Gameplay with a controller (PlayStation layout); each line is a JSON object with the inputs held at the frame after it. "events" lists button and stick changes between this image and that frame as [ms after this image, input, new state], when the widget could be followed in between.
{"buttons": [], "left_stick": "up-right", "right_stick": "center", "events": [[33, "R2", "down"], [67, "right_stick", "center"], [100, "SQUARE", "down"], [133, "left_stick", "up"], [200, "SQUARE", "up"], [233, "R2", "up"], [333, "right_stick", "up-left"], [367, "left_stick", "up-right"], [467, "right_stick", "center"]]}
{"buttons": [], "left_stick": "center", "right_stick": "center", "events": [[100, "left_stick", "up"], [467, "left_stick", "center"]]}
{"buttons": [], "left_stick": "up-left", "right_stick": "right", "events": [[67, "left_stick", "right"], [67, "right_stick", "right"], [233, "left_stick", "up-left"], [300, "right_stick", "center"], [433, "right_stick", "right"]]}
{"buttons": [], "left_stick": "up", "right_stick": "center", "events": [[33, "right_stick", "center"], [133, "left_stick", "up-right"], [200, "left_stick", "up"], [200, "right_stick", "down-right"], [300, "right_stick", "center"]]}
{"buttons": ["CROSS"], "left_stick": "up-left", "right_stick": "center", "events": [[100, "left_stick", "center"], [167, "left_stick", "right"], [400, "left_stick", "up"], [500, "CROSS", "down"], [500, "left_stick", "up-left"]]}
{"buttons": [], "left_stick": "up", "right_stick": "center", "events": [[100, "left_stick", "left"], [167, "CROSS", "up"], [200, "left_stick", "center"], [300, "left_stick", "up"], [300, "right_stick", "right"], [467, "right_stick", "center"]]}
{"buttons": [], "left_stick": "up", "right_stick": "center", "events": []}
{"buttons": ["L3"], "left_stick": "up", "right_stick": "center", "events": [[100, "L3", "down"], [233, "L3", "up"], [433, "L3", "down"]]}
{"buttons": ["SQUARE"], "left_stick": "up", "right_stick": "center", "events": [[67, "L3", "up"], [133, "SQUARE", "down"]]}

---*---

Exercise prompt => Scan the listing above and copy all lines containing the word "CROSS".

Exercise solution =>
{"buttons": ["CROSS"], "left_stick": "up-left", "right_stick": "center", "events": [[100, "left_stick", "center"], [167, "left_stick", "right"], [400, "left_stick", "up"], [500, "CROSS", "down"], [500, "left_stick", "up-left"]]}
{"buttons": [], "left_stick": "up", "right_stick": "center", "events": [[100, "left_stick", "left"], [167, "CROSS", "up"], [200, "left_stick", "center"], [300, "left_stick", "up"], [300, "right_stick", "right"], [467, "right_stick", "center"]]}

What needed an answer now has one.